Iow. KbCheck(-1) is the same as KbCheck(-2) and KbCheck(-3) and KbCheck(anykeyboardorkeypad) and simply KbCheck, so it could all just be mapped to the Screen(‘GetMouseHelper’,…) call as if it is a simple KbCheck.
I guess replacing in line 226 of KbCheck.m:
if allowPsychHID && (~IsWin || (IsWin && ~isempty(deviceNumber)))
by
if allowPsychHID && (~IsWin || (IsWin && ~isempty(deviceNumber) && deviceNumber >= 0))
would do the trick at least for KbCheck(-1) / (-2) / (-3).
Still messy, but would at east “fix” the common case.
It is unfortunate there is no perfect solution. If there is no extra benefit to use PsychHID for Windows KbCheck, your suggested change in KbCheck.m should be the easy “fix”.
I would suggest another fix in Windows PsychHIDOSKbCheck().
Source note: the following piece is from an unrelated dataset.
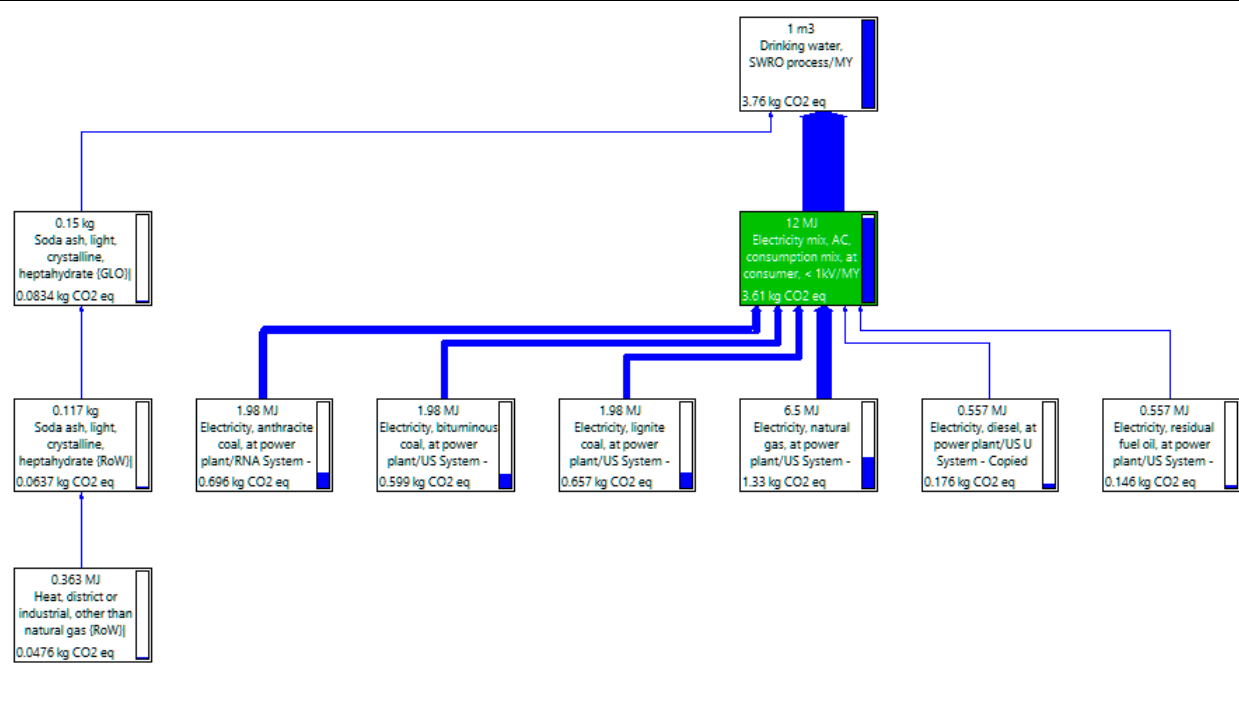
Figure 6. Dendrogram of the main contributions to GHG emissions per cubic meter of SWRO from chemicals (4%) and electricity (96%) factors.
My test indicates, if the queue is already started with several number keys, PsychHID(‘KbCheck’) can detect Escape key without problem. This indicates the queue keys is not used by PsychHIDOSKbCheck. If this is true, when PsychHIDOSKbCheck() needs to create the queue, we can simply set keyMask to detect no keys. This will avoid buffer overflow problem, and the unneeded queue will cause the least harm.
If I understand the fix correctly, the change will be to define keyMask in PsychHIDOSKbCheck,
int keyMask[256];
and change Line 523 to
PsychHIDOSKbQueueCreate(deviceIndex, 256, &keyMask[0], 0, 0, 0, 0);
Another possibility is GetDeviceState() might work without starting queue? This is my guess based on the test that Escape key does not needed to be queued to detect. If this is true, this should be a real fix.
Thanks.
-Xiangrui
No the queue isn’t used, but DirectInput needs some additional configuration before kb->GetDeviceState can work, and that setup is done as a side-effect of starting the keyboard queue.
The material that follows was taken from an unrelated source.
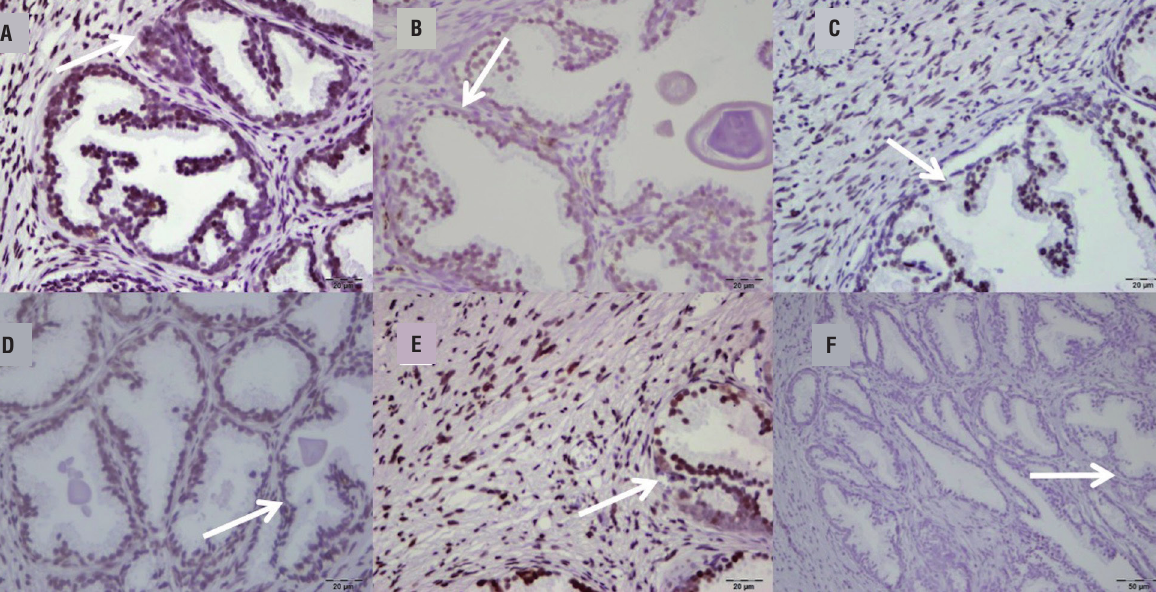
Scale bars=20μm for A-E. Scale bars=50μm for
A better solution would be to have that setup code also be called from the PsychHIDOSKbCheck() routine. But then one would need state transition logic that does different setup depending on if a kbqueue is active at time of KbCheck or not, or if a kbqueue gets started after a KbCheck or a KbCheck gets called after a kbqueue was just started or stopped, or any other transition between kbqueues and KbCheck. And to figure out if the setup should be the same for pure kbqueue ops, vs. pure KbCheck, vs. both at the same time, and what kind of cross-talk and side-effects could happen.
Not impossible to do, but time consuming to do with all the meticulous testing of all cases that may happen. I don’t have time for that atm. It’s one of these things that can turn from a “should take less than an hour to fix” into a “two days later …” things.
I added a commit to my master branch, slightly refined, now PsychHID only gets called when KbCheck()'ing mice and joysticks on Windows. Seems to work.
That should take care of most common uses. Please let me know if you need me to do any testing. Thanks.